L’idea di creazione di valore decentralizzata si inserisce, secondo le parole di Zuckerberg, all’interno della visione del Metaverso: la piattaforma di web immersivo ed esperienziale su cui la compagnia (che ha da pochi mesi adottato il nome di Meta), punta per il suo sviluppo futuro. Nonostante si proclami un superamento della logica delle piattaforme private, lo spazio di movimento della nuova economia del Web3 sarà alimentato, sempre secondo Zuckerberg, da “tecnologie fondamentali, social platforms e strumenti creativi” intessuti nell’infrastruttura e nelle app di Meta.

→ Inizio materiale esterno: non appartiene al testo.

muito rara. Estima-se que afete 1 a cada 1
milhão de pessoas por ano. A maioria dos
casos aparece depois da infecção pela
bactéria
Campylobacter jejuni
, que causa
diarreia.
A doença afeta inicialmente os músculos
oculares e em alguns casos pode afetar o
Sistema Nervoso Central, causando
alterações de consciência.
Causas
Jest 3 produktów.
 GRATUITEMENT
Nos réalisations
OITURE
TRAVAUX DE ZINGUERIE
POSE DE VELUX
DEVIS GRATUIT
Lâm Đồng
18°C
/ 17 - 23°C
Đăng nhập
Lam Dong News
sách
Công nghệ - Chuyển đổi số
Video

Eshter Crawford, una senior project manager di Twitter, ha dichiarato in un’intervista a NPR che anche la piattaforma fondata da Jack Dorsey incorporerà i concetti di Web3 nel suo modello di social network, ad esempio associando gli account Twitter con delle criptovalute. È lecito chiedersi se il potere delle piattaforme sarà davvero abbattuto dai nuovi paradigmi, oppure farà semplicemente un passo indietro, nascondendosi meglio dietro gli slogan della decentralizzazione e dell’economia creativa.

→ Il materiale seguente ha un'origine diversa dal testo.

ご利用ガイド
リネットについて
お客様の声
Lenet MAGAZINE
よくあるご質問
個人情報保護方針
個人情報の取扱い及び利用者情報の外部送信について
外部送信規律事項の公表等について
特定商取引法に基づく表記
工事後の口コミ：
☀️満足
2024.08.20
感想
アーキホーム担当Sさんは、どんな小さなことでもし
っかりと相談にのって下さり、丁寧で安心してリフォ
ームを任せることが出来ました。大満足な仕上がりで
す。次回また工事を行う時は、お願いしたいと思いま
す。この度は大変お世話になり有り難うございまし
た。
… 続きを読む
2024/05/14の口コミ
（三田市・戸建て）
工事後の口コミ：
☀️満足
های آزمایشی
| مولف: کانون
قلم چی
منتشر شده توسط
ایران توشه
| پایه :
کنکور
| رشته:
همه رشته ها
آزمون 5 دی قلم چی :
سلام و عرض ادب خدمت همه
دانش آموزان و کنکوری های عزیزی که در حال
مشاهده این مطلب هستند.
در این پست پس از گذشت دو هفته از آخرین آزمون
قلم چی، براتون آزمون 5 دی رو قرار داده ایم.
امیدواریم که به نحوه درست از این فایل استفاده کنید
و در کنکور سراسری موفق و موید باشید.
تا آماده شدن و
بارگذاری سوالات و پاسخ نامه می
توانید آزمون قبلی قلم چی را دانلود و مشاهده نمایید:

L’educazione politica della Silicon Valley
A un’analisi attenta, non sorprende che un modello di governance della rete come quello promosso dalle comunità crypto-entusiaste del Web3 attecchisca così facilmente nei palazzi del potere della Silicon Valley. La matrice politica dietro la creazione delle startup come Facebook, Twitter o Airbnb è quella del tecno-libertarismo, una filosofia politica con radici nel cypherpunk e nella cultura hacker degli anni Novanta, profondamente contraria a qualsiasi tipo di regolamentazione o interferenza governativa con il mercato. È l’ideologia politica secondo cui il progresso tecnologico, se lasciato a sé e non regolamentato, può essere il trampolino di lancio per una nuova umanità. È anche la medesima ideologia che predica la meritocrazia selvaggia e che giustifica le diseguaglianze globali.
È lecito chiedersi se il potere delle piattaforme sarà davvero abbattuto dai nuovi paradigmi.
“Quando coloro che si trovano lontano dalla creazione di ricchezza (studenti, giornalisti, politici) sentono dire che il 5% delle persone possiede metà della ricchezza globale, di solito gridano all’ingiustizia. Un programmatore esperto penserebbe piuttosto: soltanto? Il 5% dei migliori programmatori scrive probabilmente il 99% dei software!” scriveva nel 2004 Paul Graham, il fondatore dell’acceleratore di startup YCombinator, forse uno dei personaggi che meglio incarna l’inquietante mix di anarco-capitalismo e culto della tecnologia, diffuso nella Silicon Valley dei primi anni Duemila.
Il risultato dell’ideologia californiana combinata con gli enormi investimenti e profitti delle piattaforme è sotto i nostri occhi ogni giorno. Non viviamo in un’utopia libertaria, ma in un mondo più vicino a una distopia sulla sorveglianza, dove lo spazio per la creatività, la connessione umana e l’espressione di sé sono limitati dall’alto da algoritmi chiusi e frenati dal processo di accumulazione di dati e profitti. Il Web3, il Metaverso, il trading di NFT sembrano tasselli di un mosaico vecchio, lo stesso immaginato dal tecno-libertarismo che è stato alla base del web 2.0. Un modello che ha trasformato la rete in un’arena neofeudale, dominata da pochi attori, piuttosto che in uno spazio autenticamente libero da interferenze. Le promesse della prossima rivoluzione digitale sono già state fagocitate da chi tiene ben stretti potere e capitale, e non ha certamente intenzione di lasciarli andare sull’onda della prossima parola d’ordine di tendenza.